[XML-SIG] Anybody using PyXML (4DOM) HTML DOM?

Mon Aug 25 18:33:05 EDT 2003

Does anybody use PyXML's (4DOM's) HTML DOM implementation (including the
implementors themselves)?

A couple of examples where it looks clearly broken, which makes me suspect
nobody but me is using it:

1. HTMLDocument.getElementsByTagName doesn't work at all for lower-case
attribute values (SF bug 782470):

#!/usr/bin/env python

from xml.dom.ext.reader import HtmlLib

doc = HtmlLib.FromHtml("""<html><head><title></title></head><body>
<form name="blah"></form>
</body></html>""")

# HTMLElement.getAttribute uppercases the name, but it was *stored*
# in lower case, so both fail.
print repr(doc.getElementsByName("blah"))

▶ [Stored data]
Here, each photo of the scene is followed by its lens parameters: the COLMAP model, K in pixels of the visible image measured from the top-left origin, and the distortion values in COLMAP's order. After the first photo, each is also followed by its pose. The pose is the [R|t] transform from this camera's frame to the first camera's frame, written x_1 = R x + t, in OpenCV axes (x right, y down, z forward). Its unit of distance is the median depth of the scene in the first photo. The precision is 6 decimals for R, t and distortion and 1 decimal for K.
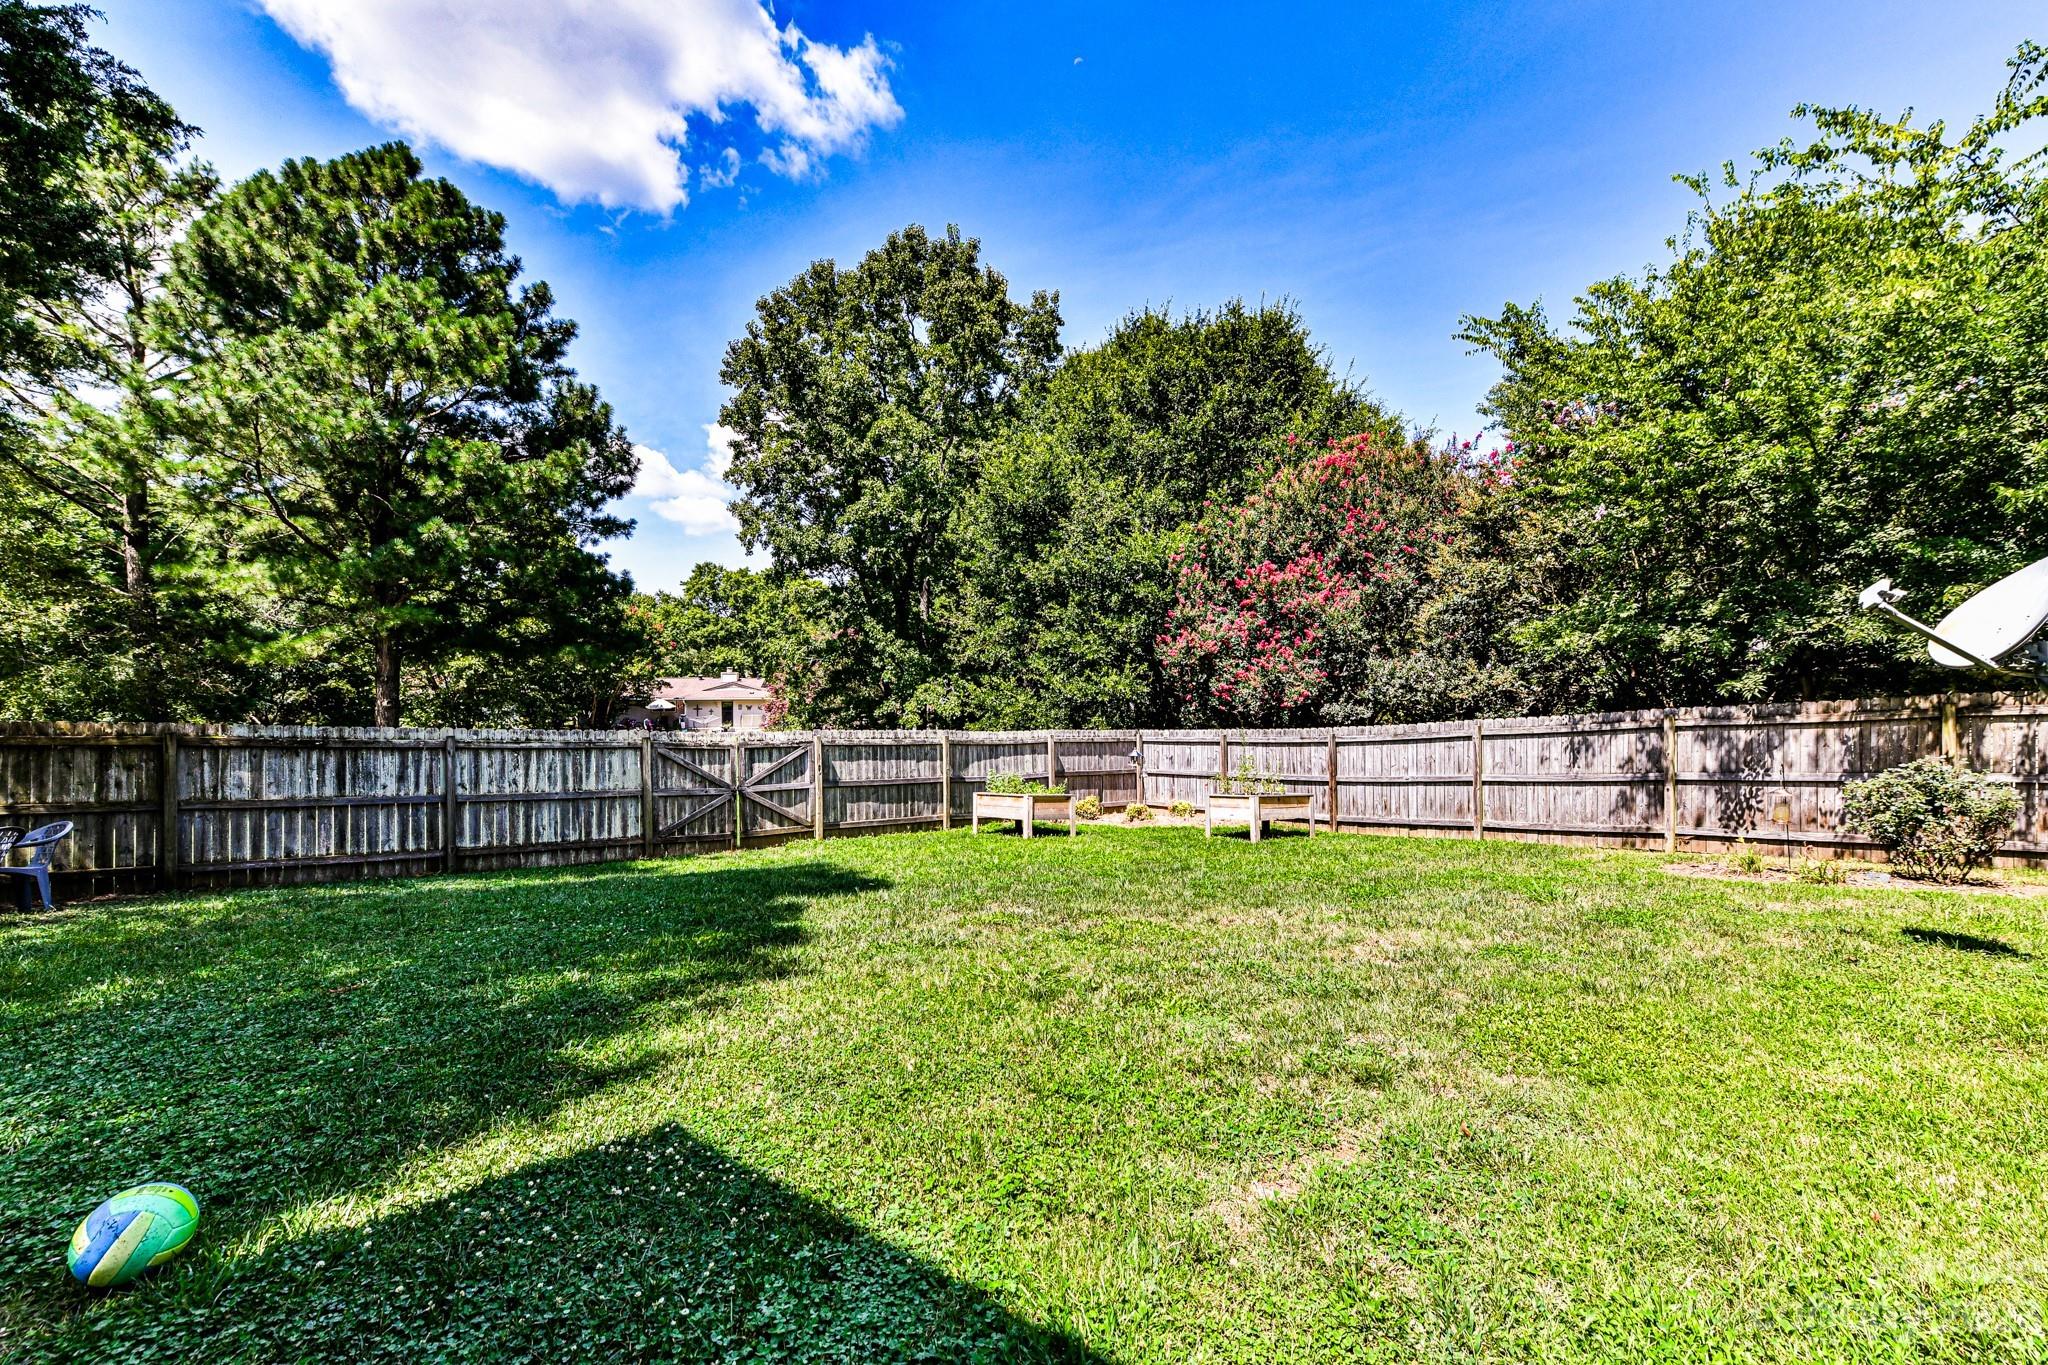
lens RADIAL K [[802.8, 0, 1044.1], [0, 802.8, 685.3], [0, 0, 1]] dist [0.000782, -0.002072]
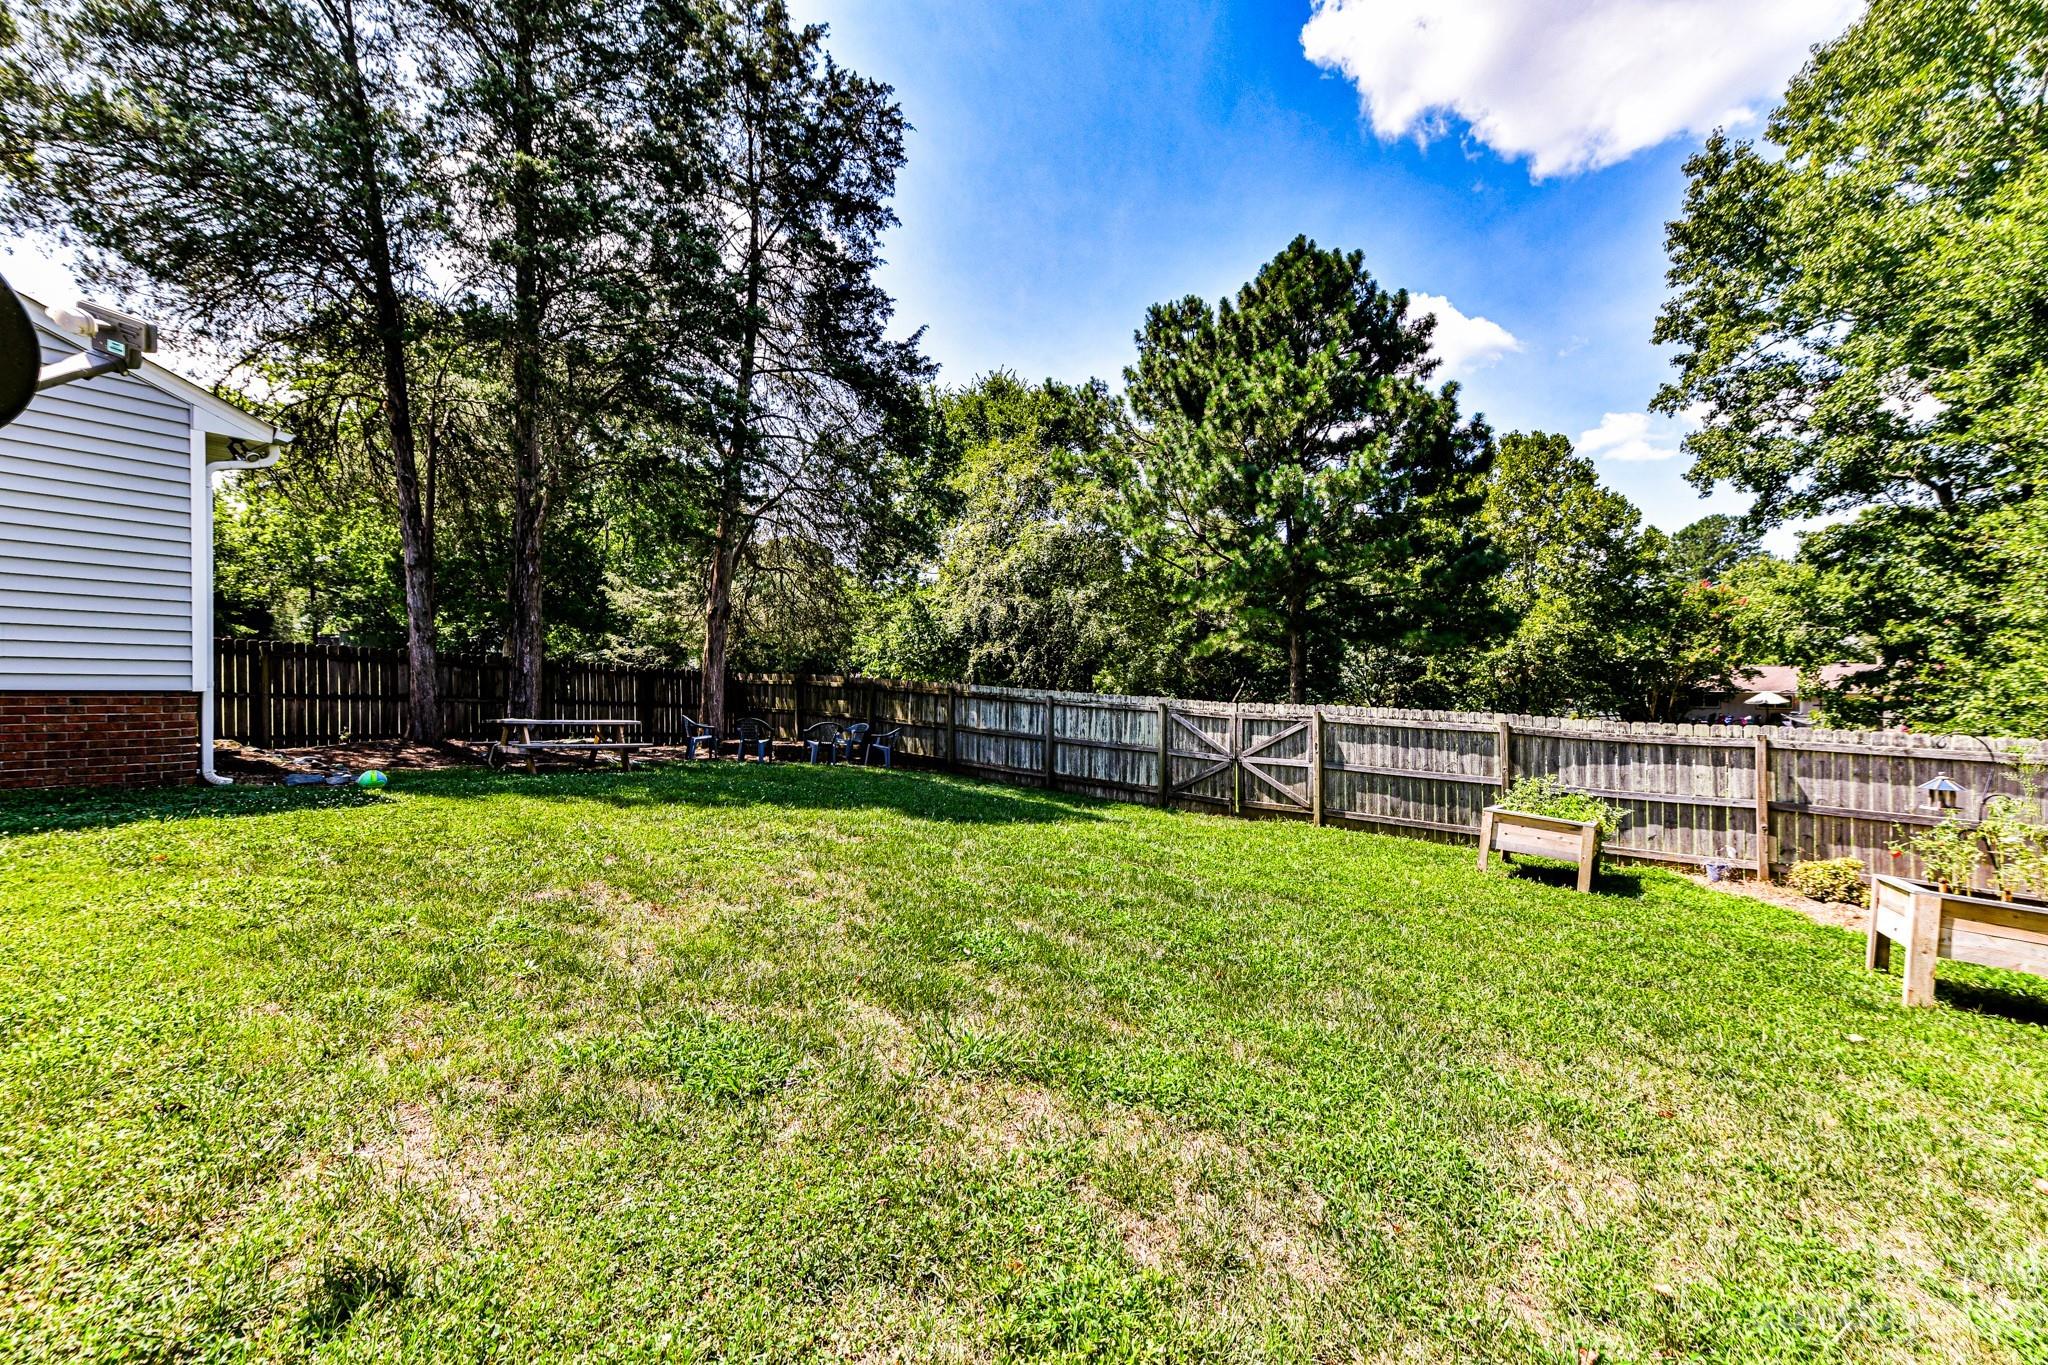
lens RADIAL K [[802.8, 0, 1017.5], [0, 802.8, 687.7], [0, 0, 1]] dist [0.000782, -0.002072]
pose [[0.245572, 0.005738, -0.969361, 0.591481], [0.001978, 0.999977, 0.006420, 0.033962], [0.969376, -0.003494, 0.245555, 0.512580]]
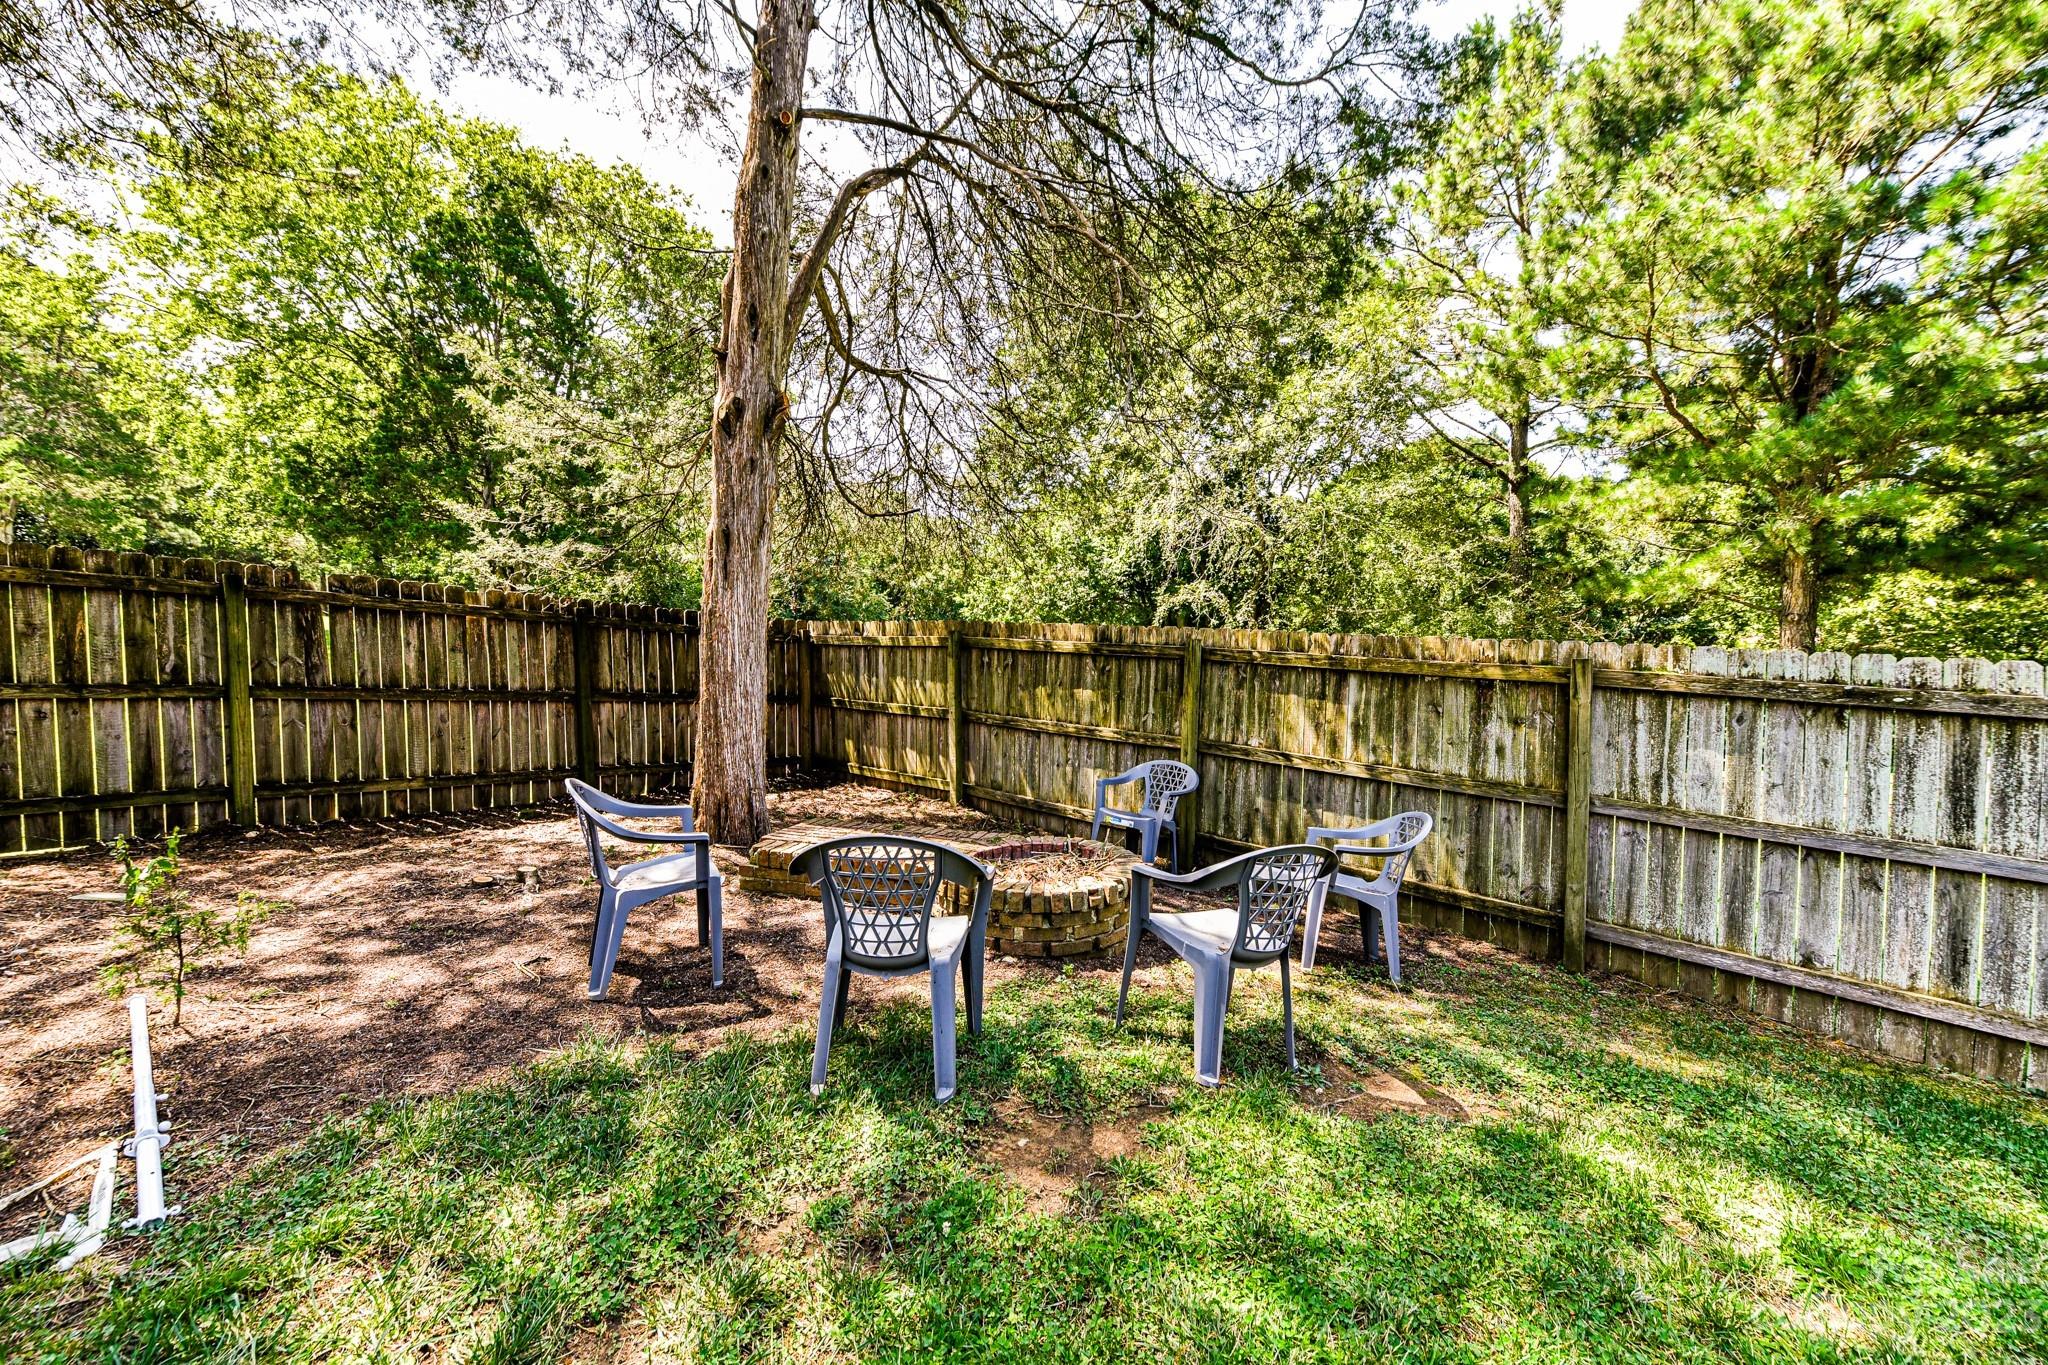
lens RADIAL K [[802.8, 0, 1013.7], [0, 802.8, 687.5], [0, 0, 1]] dist [0.000782, -0.002072]
pose [[0.170031, 0.047117, -0.984312, -0.483387], [-0.002279, 0.998872, 0.047421, 0.039864], [0.985436, -0.005820, 0.169947, 0.414652]]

▶ [Parts of the exercise]
1 – Answer these questions about the forum post on PyXML's HTML DOM:
(a) On what date was the post written?
(b) What SourceForge bug number does the post give for the first problem?
(c) From which package does the script import HtmlLib?
2 – Why does the writer of the forum post on PyXML's HTML DOM suspect that hardly anyone else uses that implementation? Explain in one to three sentences.
3 – Go on with the forum post on PyXML's HTML DOM from the point where it stops.
The material after the text is not needed for this work.

▶ [Answers by item number]
1 –
(a) Monday, August 25, 2003.
(b) SF bug 782470.
(c) From xml.dom.ext.reader.

2 – The writer has found examples where the implementation looks clearly broken. Problems that obvious suggest to the writer that nobody else has been using it.

3 –
print repr(doc.getElementsByName("BLAH"))

I don't know how this should be fixed: case issues in HTML DOM seem
horribly complicated.

2. HTMLInputElement._get_type capitalisation is wrong.

xml/dom/html/HTMLInputElement.py says:

|     def _get_type(self):
|         return string.capitalize(self.getAttribute('TYPE'))

HTML DOM level 2 spec says:

| The type of control created (all lower case). See the type attribute
                               ^^^^^^^^^^^^^^
| definition in HTML 4.01.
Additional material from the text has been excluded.